You don't have a shell syntax error here.
You have an error in the arguments to the [ command/builtin.
The reason set -e doesn't help here is because that's explicitly not what it is supposed to do. set -e would become entirely useless if you couldn't have if statements in your code with it on. Just think about that.
If you look in the POSIX spec for what the -e/errexit flag does you see this description:
-e
When this option is on, when any command fails (for any of the reasons listed in Consequences of Shell Errors or by returning an exit status greater than zero), the shell immediately shall exit with the following exceptions:
The failure of any individual command in a multi-command pipeline shall not cause the shell to exit. Only the failure of the pipeline itself shall be considered.
The -e setting shall be ignored when executing the compound list following the while, until, if, or elif reserved word, a pipeline beginning with the ! reserved word, or any command of an AND-OR list other than the last.
If the exit status of a compound command other than a subshell command was the result of a failure while -e was being ignored, then -e shall not apply to this command.
This requirement applies to the shell environment and each subshell environment separately. For example, in:
set -e; (false; echo one) | cat; echo two
See point two there? That's your situation.
The reason the shell continues to execute is back to the "not a shell syntax error". You have a command error. The [ command/builtin attempted to parse its arguments and failed. It then returned an error return code. The if caught that, skipped its body and returned true (as per documented behavior of if when no conditions return true). So the shell script continued normally.
As I indicated in my comment, however, if you had used [[ (which is a bash-ism and a language construct) then your script would have had a syntax error and would have exited immediately on that line (at least in my tests).
From the bash man page
-e
Exit immediately if a pipeline (which may consist of a single simple command), a subshell command enclosed in parentheses, or one of the commands executed as part of a command list enclosed by braces (see SHELL GRAMMAR above) exits with a non-zero status.

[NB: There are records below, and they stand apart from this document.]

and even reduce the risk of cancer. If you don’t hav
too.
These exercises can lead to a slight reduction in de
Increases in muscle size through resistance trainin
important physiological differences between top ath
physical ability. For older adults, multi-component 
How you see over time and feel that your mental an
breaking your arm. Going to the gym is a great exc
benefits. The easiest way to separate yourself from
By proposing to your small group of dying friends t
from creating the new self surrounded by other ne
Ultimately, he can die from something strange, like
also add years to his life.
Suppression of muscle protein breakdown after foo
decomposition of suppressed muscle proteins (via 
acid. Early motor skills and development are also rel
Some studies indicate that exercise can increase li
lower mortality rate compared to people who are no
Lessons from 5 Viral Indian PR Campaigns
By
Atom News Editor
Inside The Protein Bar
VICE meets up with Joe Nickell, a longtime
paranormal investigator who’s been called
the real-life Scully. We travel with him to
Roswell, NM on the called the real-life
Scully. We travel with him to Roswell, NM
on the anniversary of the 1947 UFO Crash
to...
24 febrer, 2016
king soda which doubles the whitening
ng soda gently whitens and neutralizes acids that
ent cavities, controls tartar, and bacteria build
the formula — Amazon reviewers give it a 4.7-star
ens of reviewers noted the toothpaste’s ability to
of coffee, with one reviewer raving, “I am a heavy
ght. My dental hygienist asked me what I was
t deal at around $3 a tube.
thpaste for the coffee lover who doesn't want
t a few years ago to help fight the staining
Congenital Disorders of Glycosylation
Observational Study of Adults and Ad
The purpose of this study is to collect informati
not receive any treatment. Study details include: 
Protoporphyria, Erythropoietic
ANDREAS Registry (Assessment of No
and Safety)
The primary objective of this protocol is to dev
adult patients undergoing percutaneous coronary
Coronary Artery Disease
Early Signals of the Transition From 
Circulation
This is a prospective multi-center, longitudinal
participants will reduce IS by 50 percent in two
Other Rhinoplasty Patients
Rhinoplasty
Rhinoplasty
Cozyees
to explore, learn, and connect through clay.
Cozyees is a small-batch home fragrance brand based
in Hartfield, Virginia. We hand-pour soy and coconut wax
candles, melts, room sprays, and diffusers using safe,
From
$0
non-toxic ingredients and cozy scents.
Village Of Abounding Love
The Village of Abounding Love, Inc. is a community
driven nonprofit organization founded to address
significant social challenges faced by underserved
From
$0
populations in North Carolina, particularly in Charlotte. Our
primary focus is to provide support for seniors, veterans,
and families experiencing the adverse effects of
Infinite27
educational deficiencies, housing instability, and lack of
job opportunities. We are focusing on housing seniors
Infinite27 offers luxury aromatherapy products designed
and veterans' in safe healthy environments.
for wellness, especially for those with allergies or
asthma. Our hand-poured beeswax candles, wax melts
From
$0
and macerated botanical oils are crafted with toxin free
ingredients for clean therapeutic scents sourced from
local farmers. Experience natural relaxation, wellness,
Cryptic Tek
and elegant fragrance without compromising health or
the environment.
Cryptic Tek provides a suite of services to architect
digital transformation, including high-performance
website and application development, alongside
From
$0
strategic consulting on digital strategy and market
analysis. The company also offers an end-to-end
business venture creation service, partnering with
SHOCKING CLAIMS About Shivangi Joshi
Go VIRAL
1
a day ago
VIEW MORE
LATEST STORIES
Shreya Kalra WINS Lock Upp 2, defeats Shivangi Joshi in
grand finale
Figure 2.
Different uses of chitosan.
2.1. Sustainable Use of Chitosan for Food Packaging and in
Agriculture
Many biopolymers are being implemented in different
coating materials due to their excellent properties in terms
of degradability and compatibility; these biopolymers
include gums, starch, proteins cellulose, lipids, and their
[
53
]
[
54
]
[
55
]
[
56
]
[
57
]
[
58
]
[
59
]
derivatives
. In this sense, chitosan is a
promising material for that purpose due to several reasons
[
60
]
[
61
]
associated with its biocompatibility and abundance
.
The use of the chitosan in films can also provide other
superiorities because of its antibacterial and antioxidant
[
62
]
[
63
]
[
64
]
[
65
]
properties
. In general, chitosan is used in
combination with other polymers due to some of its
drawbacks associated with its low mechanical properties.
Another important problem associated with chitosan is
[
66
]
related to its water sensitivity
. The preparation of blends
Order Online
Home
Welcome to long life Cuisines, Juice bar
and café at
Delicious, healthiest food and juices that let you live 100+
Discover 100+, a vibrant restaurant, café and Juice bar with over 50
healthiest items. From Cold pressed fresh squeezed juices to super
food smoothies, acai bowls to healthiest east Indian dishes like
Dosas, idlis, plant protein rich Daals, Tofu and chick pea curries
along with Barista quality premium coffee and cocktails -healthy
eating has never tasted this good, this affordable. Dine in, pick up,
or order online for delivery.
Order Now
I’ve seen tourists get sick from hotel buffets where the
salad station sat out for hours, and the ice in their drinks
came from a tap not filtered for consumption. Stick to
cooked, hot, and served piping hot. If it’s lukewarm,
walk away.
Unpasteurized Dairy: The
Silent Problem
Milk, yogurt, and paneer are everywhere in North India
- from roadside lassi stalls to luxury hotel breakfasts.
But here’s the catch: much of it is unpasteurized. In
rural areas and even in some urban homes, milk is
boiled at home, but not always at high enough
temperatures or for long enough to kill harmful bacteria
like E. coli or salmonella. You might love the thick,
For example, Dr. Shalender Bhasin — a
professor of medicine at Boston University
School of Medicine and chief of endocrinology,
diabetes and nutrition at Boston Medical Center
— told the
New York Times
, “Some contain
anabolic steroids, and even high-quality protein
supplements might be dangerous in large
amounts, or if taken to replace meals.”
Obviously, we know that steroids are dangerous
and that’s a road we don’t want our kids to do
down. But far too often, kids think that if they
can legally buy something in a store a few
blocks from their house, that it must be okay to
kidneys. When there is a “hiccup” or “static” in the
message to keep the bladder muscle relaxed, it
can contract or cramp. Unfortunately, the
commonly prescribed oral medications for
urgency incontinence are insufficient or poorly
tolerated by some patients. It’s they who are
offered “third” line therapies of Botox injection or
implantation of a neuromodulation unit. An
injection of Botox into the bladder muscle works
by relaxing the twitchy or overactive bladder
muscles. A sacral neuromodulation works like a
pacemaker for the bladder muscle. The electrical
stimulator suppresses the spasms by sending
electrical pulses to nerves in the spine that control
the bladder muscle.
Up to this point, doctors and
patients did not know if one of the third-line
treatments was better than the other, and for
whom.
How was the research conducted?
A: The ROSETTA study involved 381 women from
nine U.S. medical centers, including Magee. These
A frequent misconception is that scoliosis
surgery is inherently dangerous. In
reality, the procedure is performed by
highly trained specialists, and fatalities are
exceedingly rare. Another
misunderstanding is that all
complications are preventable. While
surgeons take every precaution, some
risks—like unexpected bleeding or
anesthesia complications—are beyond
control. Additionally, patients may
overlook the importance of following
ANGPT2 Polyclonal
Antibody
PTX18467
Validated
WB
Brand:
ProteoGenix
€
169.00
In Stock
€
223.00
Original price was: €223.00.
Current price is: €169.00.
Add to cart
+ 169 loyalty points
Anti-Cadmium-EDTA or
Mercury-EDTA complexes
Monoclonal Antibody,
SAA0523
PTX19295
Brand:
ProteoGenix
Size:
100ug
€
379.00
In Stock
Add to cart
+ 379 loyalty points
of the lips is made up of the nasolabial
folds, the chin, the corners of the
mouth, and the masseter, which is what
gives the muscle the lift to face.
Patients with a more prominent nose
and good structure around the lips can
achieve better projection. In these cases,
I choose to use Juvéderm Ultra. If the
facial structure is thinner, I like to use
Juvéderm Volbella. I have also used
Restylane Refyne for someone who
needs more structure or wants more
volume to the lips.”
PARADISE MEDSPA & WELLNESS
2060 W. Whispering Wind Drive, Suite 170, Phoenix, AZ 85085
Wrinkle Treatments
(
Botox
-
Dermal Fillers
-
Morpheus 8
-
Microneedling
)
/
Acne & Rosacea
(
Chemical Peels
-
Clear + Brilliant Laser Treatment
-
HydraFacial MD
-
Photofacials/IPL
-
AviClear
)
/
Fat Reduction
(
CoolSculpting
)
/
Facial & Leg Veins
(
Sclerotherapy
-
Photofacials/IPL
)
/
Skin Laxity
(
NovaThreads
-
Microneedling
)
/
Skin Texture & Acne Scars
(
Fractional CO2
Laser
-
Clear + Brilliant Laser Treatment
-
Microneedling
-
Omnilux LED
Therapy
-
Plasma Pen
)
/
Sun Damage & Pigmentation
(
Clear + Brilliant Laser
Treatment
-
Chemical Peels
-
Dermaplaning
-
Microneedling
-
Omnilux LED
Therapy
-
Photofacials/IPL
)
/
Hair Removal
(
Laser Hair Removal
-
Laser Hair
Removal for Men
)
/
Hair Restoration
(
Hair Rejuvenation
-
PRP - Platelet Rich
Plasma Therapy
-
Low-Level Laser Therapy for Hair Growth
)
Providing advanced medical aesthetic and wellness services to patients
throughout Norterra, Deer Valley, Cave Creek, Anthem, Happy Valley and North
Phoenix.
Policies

The shell does not exit if the command that fails is part of the command list immediately following a while or until keyword, part of the test following the if or elif reserved words, part of any command executed in a && or ││ list except the command following the final && or ││, any command in a pipeline but the last, or if the command's return value is being inverted with !. A trap on ERR, if set, is executed before the shell exits. This option applies to the shell environment and each subshell environment separately (see COMMAND EXECUTION ENVIRONMENT above), and may cause subshells to exit before executing all the commands in the subshell.
Emphasis mine.
First, that isn't a syntax error. You are simply providing bad arguments to the [ command.
Second, the exit status of a command in the list following the if keyword are ignored for the purpose of the -e option.